The 44-year-old Wendi has hired the toughest New York divorce lawyer in what observers believe is a sign she intends to drive a hard bargain over the tycoon’s billions. (So much for all those pre-nups and post-nups the couple allegedly signed to avoid such a scenario.)

I would be surprised if they ever get to court. What a pity. Because the last time the Murdochs took part in formal hearings, when the Commons select committee of culture media and sport interrogated Mr M over phone-hacking in his media empire, Wendi showed what a formidable opponent she can be. When someone tried to assault her husband, the Chinese-born beauty sprang, kung-fu style in a flash of silk and steely resolve, to his defence.
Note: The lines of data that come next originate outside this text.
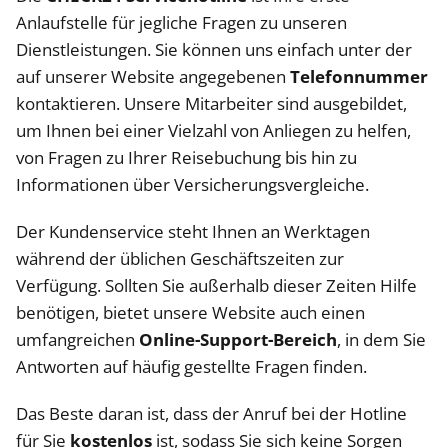
Anlaufstelle für jegliche Fragen zu unseren
Dienstleistungen. Sie können uns einfach unter der
auf unserer Website angegebenen
Telefonnummer
kontaktieren. Unsere Mitarbeiter sind ausgebildet,
um Ihnen bei einer Vielzahl von Anliegen zu helfen,
von Fragen zu Ihrer Reisebuchung bis hin zu
Informationen über Versicherungsvergleiche.
Der Kundenservice steht Ihnen an Werktagen
während der üblichen Geschäftszeiten zur
Verfügung. Sollten Sie außerhalb dieser Zeiten Hilfe
benötigen, bietet unsere Website auch einen
umfangreichen
Online-Support-Bereich
, in dem Sie
Antworten auf häufig gestellte Fragen finden.
Das Beste daran ist, dass der Anruf bei der Hotline
für Sie
kostenlos
ist, sodass Sie sich keine Sorgen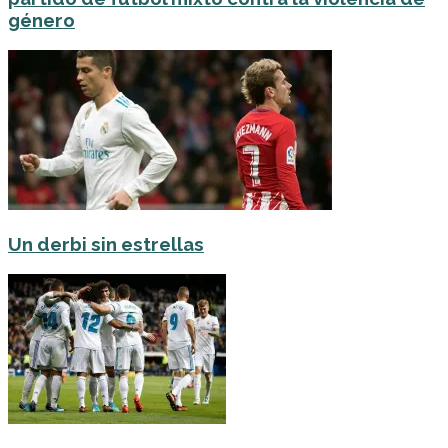
género
Un derbi sin estrellas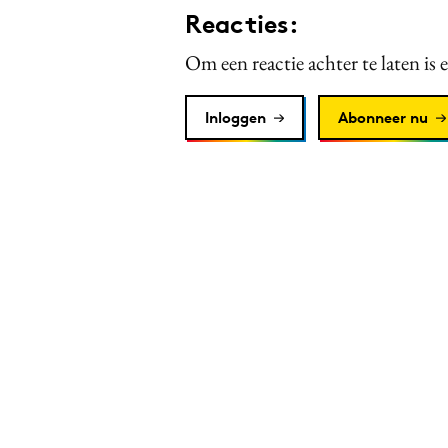
Reacties:
Om een reactie achter te laten is 
Inloggen
Abonneer nu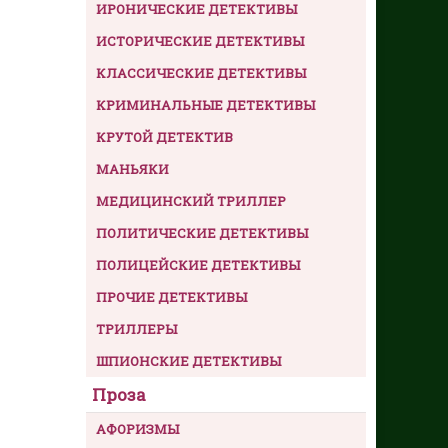
ИРОНИЧЕСКИЕ ДЕТЕКТИВЫ
ИСТОРИЧЕСКИЕ ДЕТЕКТИВЫ
КЛАССИЧЕСКИЕ ДЕТЕКТИВЫ
КРИМИНАЛЬНЫЕ ДЕТЕКТИВЫ
КРУТОЙ ДЕТЕКТИВ
МАНЬЯКИ
МЕДИЦИНСКИЙ ТРИЛЛЕР
ПОЛИТИЧЕСКИЕ ДЕТЕКТИВЫ
ПОЛИЦЕЙСКИЕ ДЕТЕКТИВЫ
ПРОЧИЕ ДЕТЕКТИВЫ
ТРИЛЛЕРЫ
ШПИОНСКИЕ ДЕТЕКТИВЫ
Проза
АФОРИЗМЫ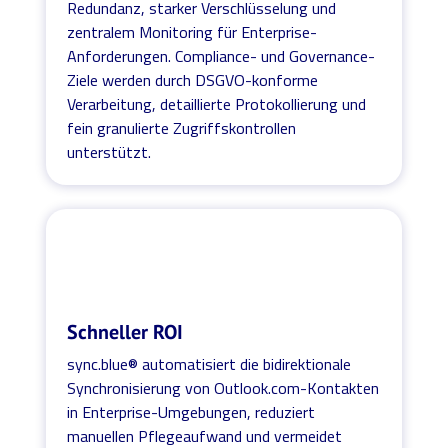
Redundanz, starker Verschlüsselung und
zentralem Monitoring für Enterprise-
Anforderungen. Compliance- und Governance-
Ziele werden durch DSGVO-konforme
Verarbeitung, detaillierte Protokollierung und
fein granulierte Zugriffskontrollen
unterstützt.
Schneller ROI
sync.blue® automatisiert die bidirektionale
Synchronisierung von Outlook.com-Kontakten
in Enterprise-Umgebungen, reduziert
manuellen Pflegeaufwand und vermeidet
That sensational counter-attack was prompted by the threat of a mere cream pie; imagine what pyrotechnics the threat to her lifestyle might inspire.

Why those fee-paying French parents are hopping mad

I thoroughly enjoyed Judge Jeremy Richardson’s excoriating assessment of the “foolish, overbearing and demanding” couple who had persecuted staff at their children’s private school. The French couple apparently demanded that teachers raise their offspring’s exam grades from A to A+, and verbally abused those who failed to adequately nurture their budding Einsteins.

These pushiest of parents interfered so much that the Wimbledon school demanded that the three children be withdrawn.

The French, despite being routinely held up as preternaturally laid-back, are as competitive as the rest of us. With school fees so high, who can blame tiger maman for wanting value for money and her genes praised to the skies?